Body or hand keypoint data
== Segment start ==
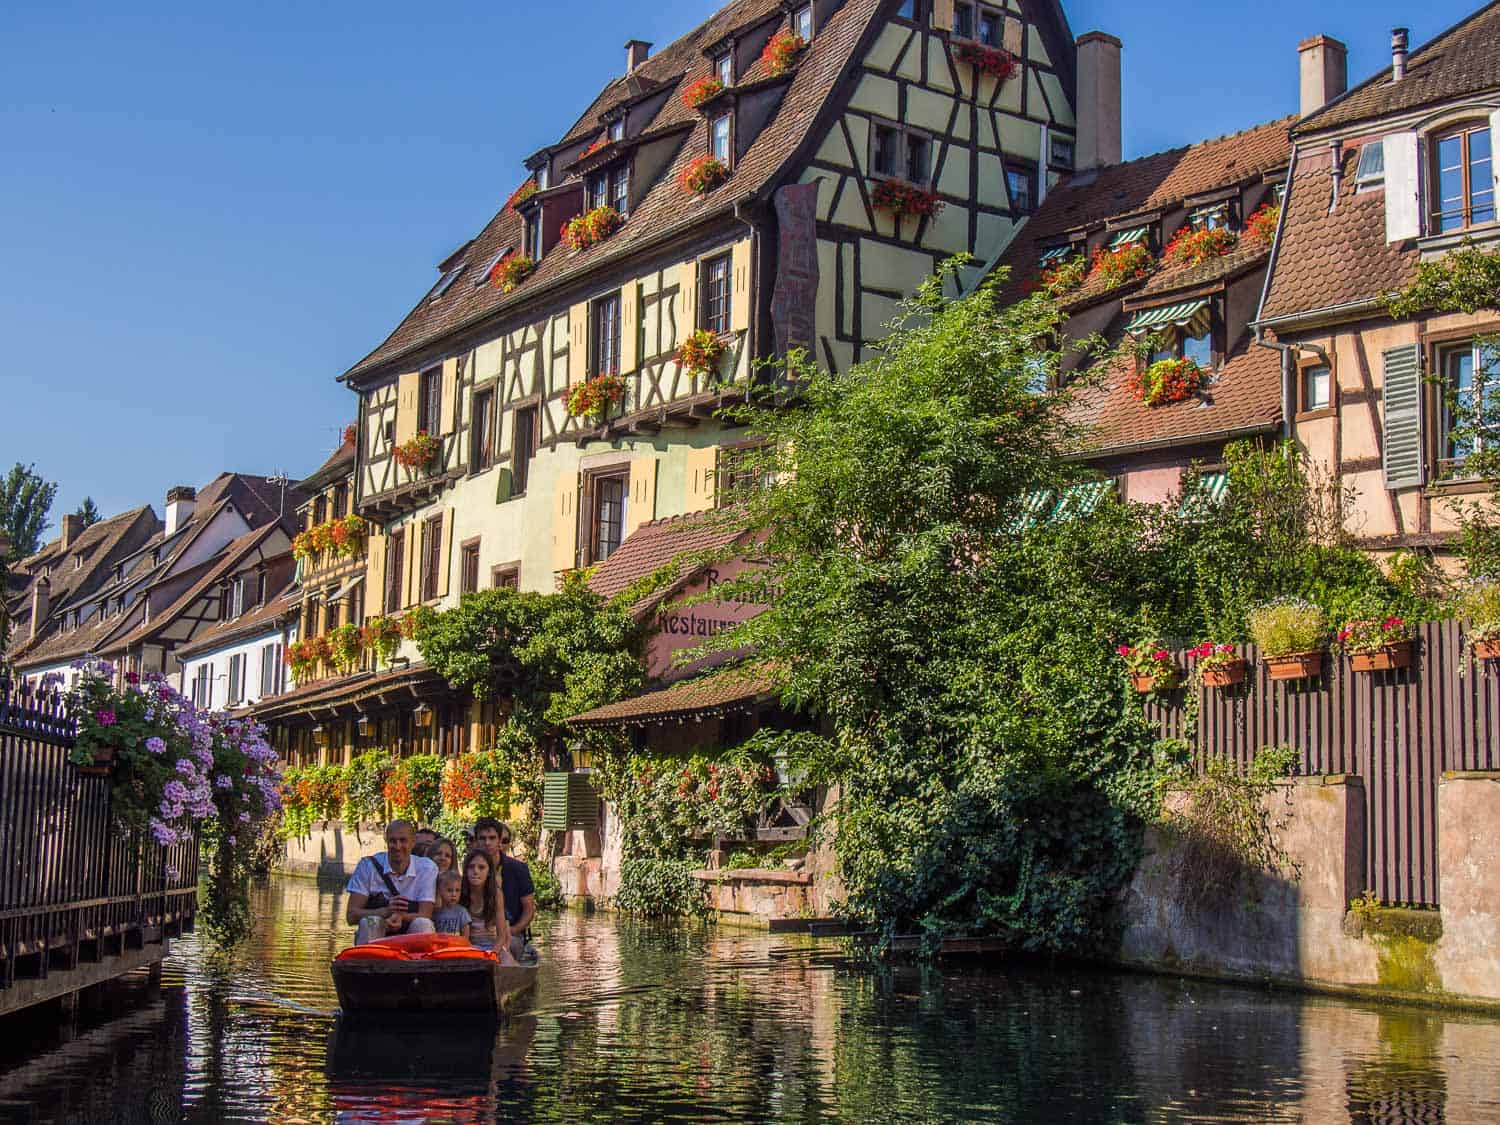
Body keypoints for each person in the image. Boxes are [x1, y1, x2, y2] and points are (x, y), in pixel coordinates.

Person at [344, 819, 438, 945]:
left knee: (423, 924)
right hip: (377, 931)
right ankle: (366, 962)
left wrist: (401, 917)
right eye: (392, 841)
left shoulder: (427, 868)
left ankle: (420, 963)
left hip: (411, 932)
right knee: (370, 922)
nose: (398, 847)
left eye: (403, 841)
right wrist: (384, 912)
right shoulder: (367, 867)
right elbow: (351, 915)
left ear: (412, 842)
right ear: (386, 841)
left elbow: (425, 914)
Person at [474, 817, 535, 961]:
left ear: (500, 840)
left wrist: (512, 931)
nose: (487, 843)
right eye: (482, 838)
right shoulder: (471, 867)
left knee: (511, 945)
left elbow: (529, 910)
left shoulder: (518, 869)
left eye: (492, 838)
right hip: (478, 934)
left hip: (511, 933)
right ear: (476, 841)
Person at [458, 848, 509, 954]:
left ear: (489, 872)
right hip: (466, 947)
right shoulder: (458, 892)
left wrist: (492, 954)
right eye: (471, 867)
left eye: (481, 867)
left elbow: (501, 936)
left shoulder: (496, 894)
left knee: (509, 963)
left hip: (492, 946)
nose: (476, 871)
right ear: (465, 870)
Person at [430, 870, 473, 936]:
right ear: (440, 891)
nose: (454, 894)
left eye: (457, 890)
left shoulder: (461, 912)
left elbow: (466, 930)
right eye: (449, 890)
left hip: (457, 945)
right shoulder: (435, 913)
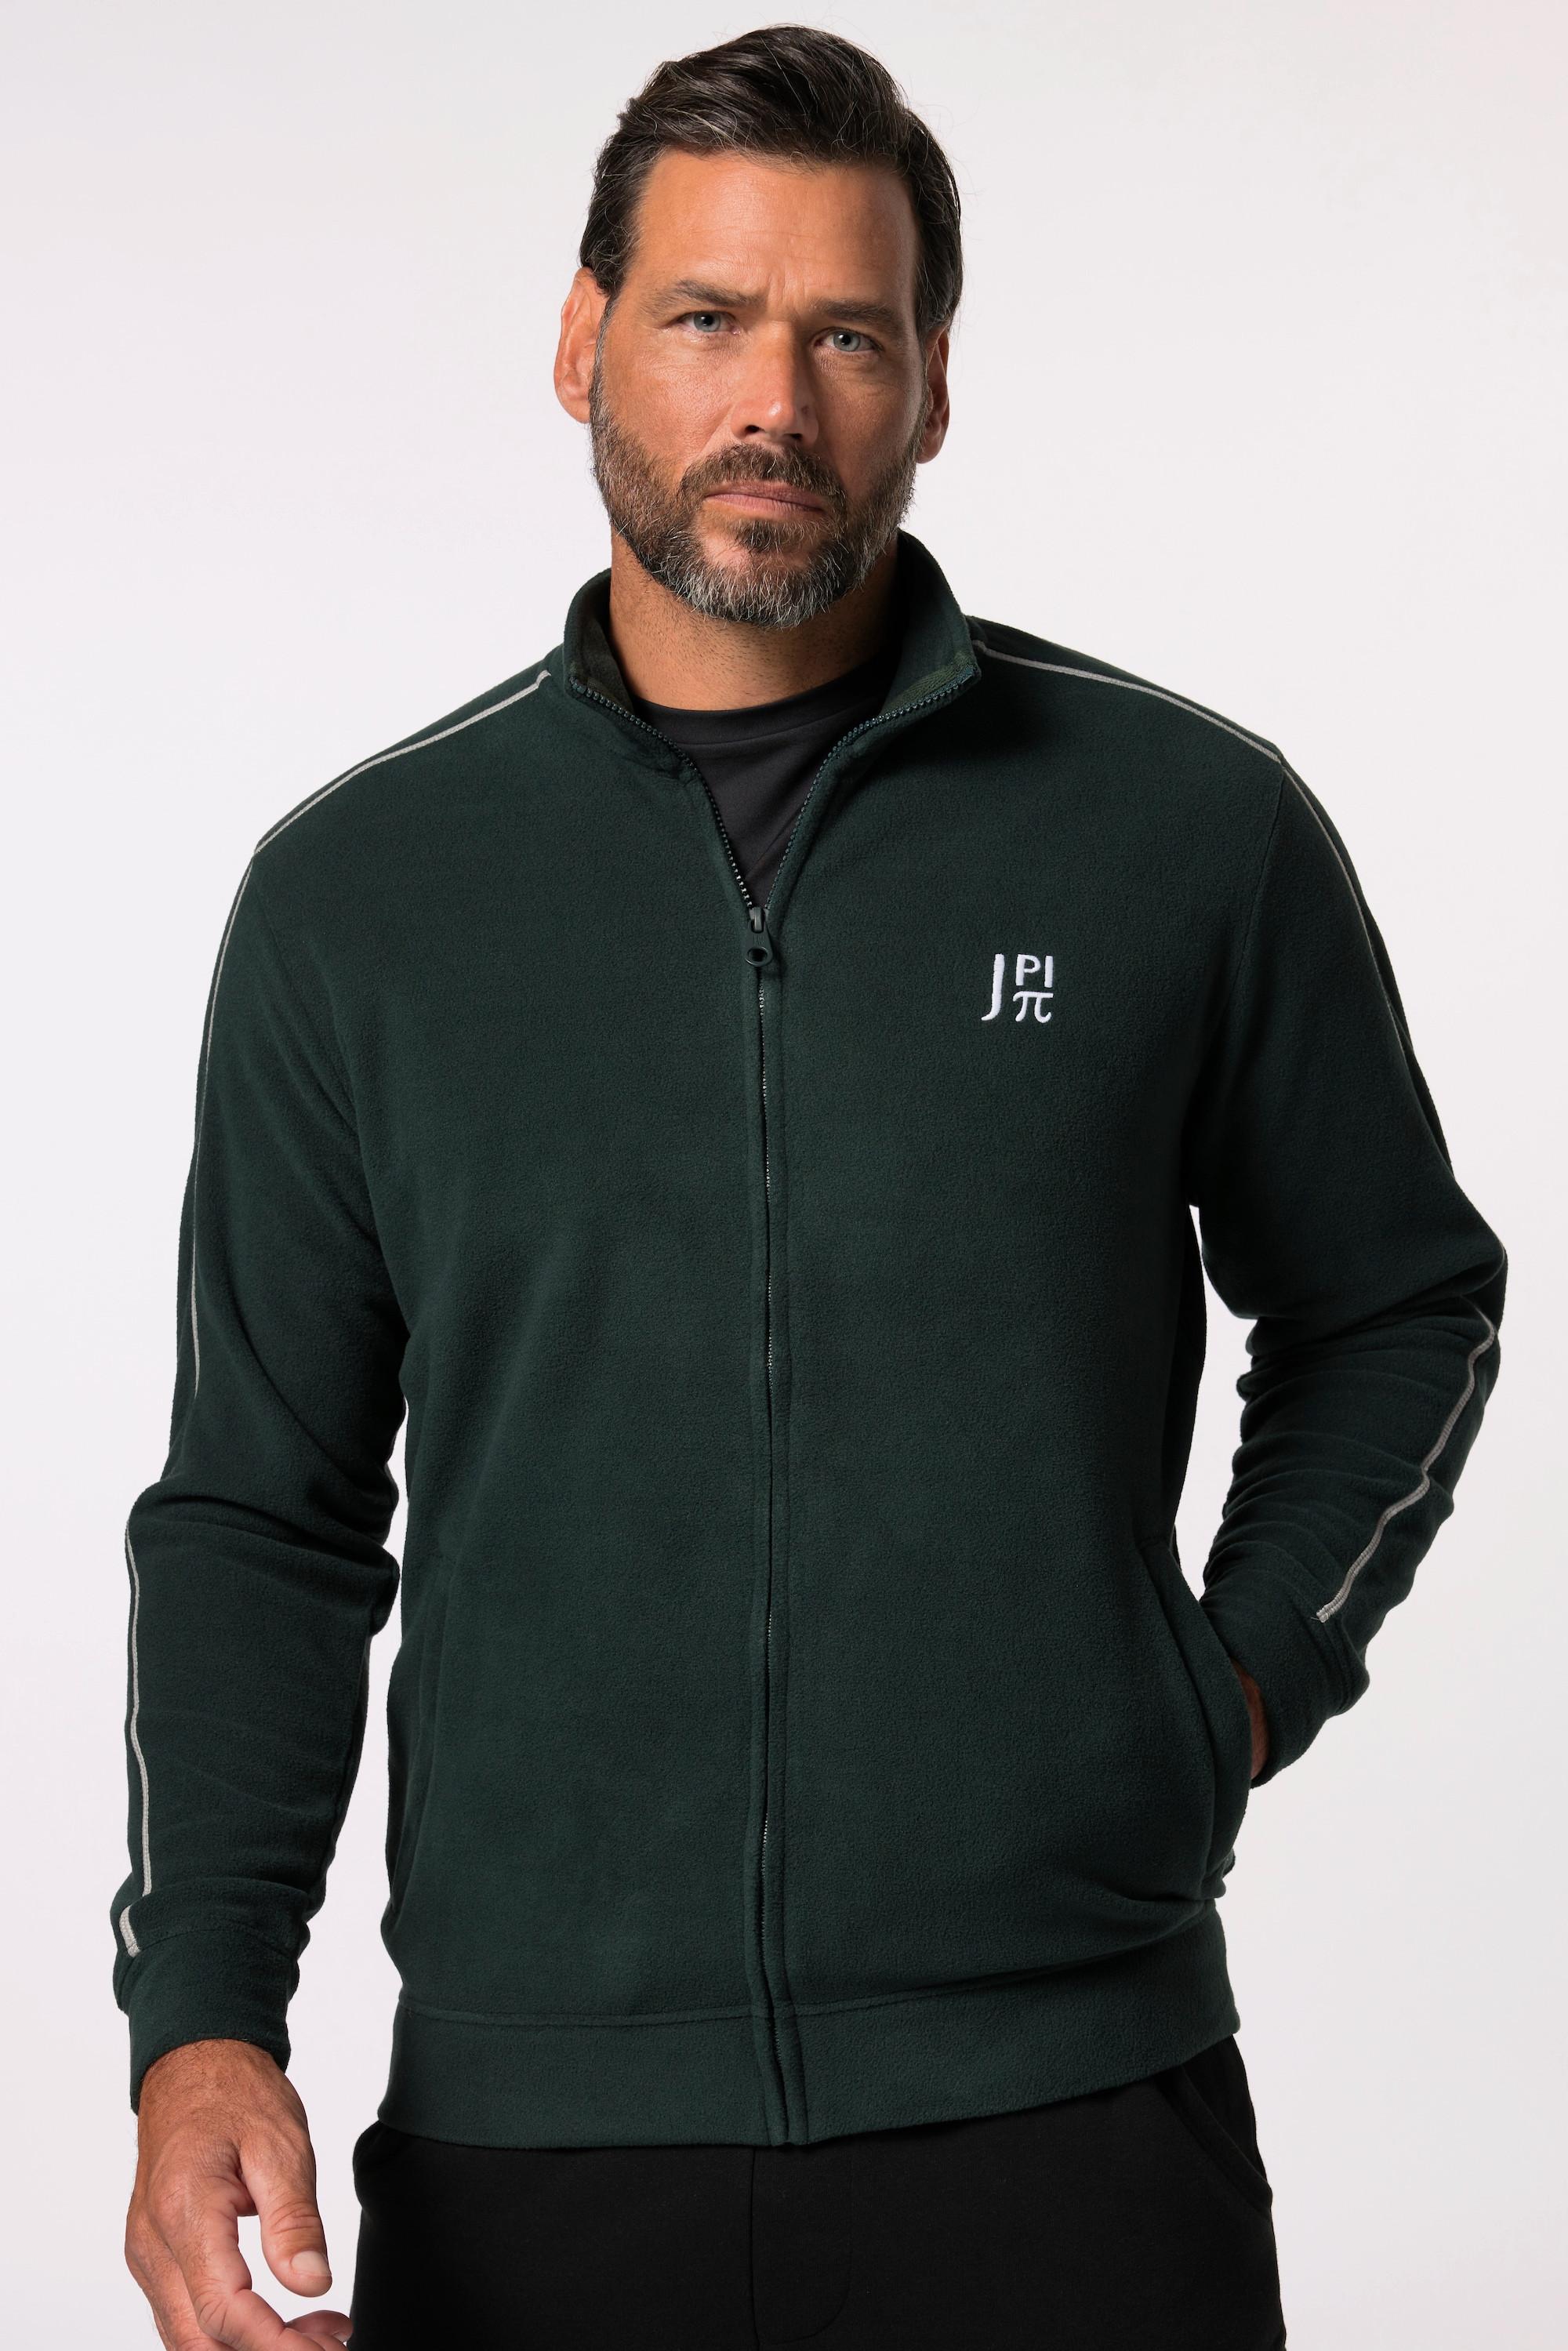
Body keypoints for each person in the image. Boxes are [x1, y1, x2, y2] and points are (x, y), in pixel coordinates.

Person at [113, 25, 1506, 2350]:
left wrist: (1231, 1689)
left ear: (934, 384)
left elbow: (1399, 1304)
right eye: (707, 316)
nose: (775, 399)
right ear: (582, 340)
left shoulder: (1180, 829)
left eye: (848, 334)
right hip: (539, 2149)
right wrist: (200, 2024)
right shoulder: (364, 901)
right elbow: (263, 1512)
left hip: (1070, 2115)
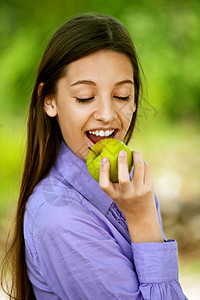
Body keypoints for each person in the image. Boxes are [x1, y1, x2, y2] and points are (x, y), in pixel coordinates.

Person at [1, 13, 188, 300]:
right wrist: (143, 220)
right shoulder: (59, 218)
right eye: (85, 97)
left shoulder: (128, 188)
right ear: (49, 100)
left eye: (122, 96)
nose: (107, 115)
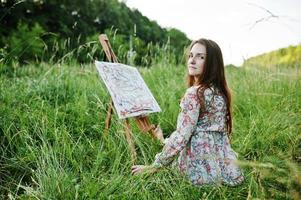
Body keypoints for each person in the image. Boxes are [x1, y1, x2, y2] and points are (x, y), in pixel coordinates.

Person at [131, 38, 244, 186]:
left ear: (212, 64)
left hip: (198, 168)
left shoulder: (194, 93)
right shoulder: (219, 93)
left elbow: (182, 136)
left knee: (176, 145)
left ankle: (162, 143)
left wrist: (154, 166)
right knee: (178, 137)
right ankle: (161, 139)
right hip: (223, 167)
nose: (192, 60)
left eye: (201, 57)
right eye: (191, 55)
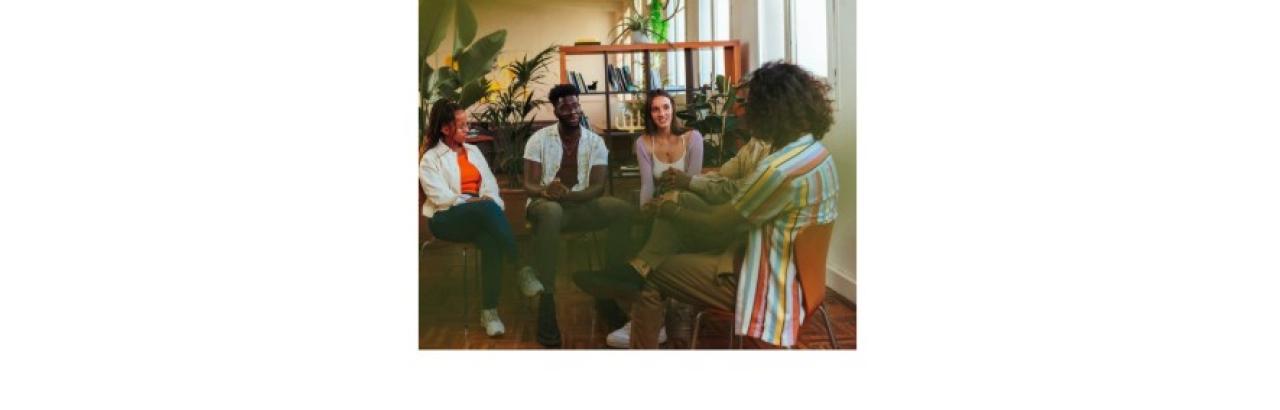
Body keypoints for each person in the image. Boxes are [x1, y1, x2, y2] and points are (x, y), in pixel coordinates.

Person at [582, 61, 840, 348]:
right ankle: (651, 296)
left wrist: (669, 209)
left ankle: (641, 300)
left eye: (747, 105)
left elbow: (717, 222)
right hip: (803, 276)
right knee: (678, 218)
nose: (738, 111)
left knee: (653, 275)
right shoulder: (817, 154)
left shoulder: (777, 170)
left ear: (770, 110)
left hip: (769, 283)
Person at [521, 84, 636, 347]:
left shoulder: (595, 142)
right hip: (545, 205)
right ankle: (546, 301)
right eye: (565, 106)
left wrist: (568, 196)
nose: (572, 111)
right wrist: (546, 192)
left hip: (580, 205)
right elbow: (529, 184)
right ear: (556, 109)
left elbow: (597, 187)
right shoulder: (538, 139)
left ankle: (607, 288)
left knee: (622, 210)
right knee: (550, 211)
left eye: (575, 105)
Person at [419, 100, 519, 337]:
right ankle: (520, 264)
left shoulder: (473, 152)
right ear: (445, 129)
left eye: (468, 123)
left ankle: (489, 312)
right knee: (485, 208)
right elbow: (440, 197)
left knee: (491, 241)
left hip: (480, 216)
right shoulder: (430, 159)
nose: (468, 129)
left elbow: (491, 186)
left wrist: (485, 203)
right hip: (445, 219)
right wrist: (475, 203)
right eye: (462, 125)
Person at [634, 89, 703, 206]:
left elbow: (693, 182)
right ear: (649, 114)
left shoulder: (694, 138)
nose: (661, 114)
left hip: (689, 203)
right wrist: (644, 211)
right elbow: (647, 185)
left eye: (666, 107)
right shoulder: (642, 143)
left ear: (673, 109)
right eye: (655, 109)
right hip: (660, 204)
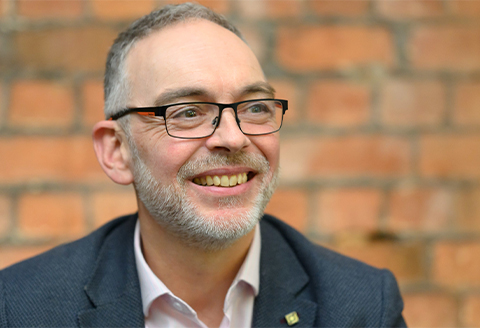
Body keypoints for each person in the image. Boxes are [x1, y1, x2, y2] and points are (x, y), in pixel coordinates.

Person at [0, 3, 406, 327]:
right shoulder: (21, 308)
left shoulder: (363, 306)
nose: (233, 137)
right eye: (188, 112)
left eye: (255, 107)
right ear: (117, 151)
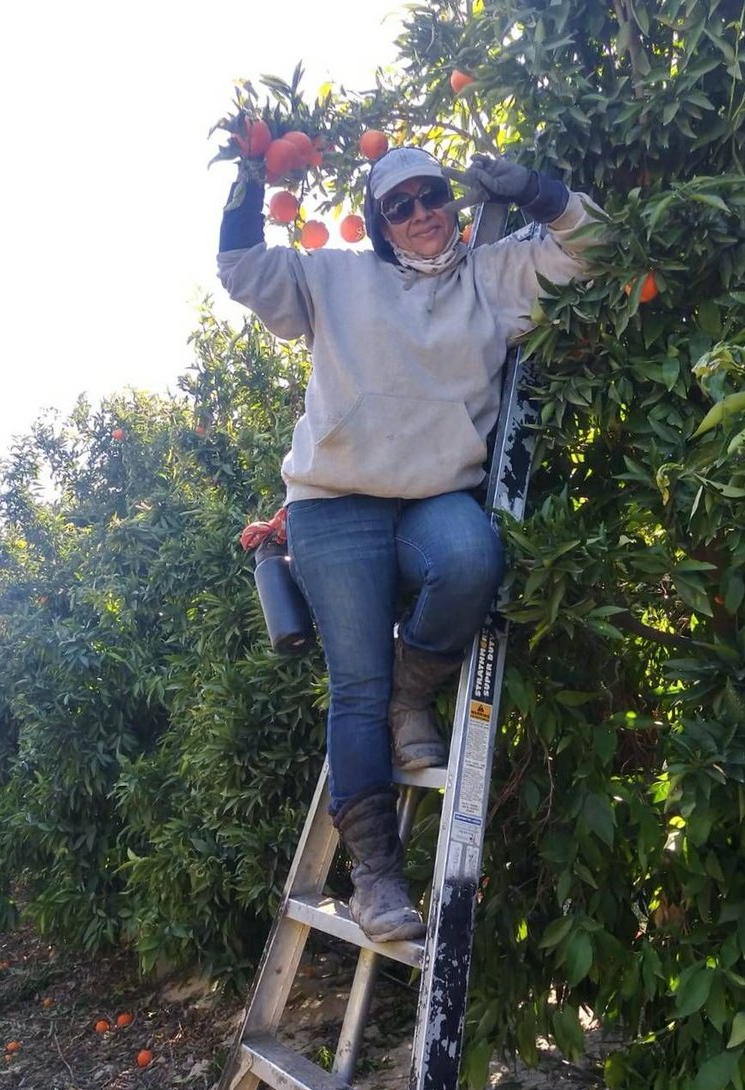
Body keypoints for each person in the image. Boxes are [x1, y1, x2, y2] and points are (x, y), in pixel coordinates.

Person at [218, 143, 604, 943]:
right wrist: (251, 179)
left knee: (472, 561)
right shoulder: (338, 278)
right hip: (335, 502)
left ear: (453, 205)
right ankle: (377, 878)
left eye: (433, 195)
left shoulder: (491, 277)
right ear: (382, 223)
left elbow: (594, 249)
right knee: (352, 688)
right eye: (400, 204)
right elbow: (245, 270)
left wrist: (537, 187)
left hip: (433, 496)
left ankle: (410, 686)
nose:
== Segment end ==
INSTRUCTIONS FOR THE TASK — Your task is to restate word for word the lines from the top of the data to the line containing "nose: (398, 847)", both ends included, with every picture left out.

WORKED SOLUTION —
Body keypoints for each person in the image. Boxes are [x1, y1, x2, y2] and points are (x, y), in pixel coordinates.

Person at [344, 819, 438, 945]:
left knee: (423, 924)
right hip: (377, 931)
right ankle: (366, 962)
left wrist: (401, 917)
right eye: (392, 841)
left shoulder: (427, 868)
left ankle: (420, 963)
left hip: (411, 932)
right knee: (370, 922)
nose: (398, 847)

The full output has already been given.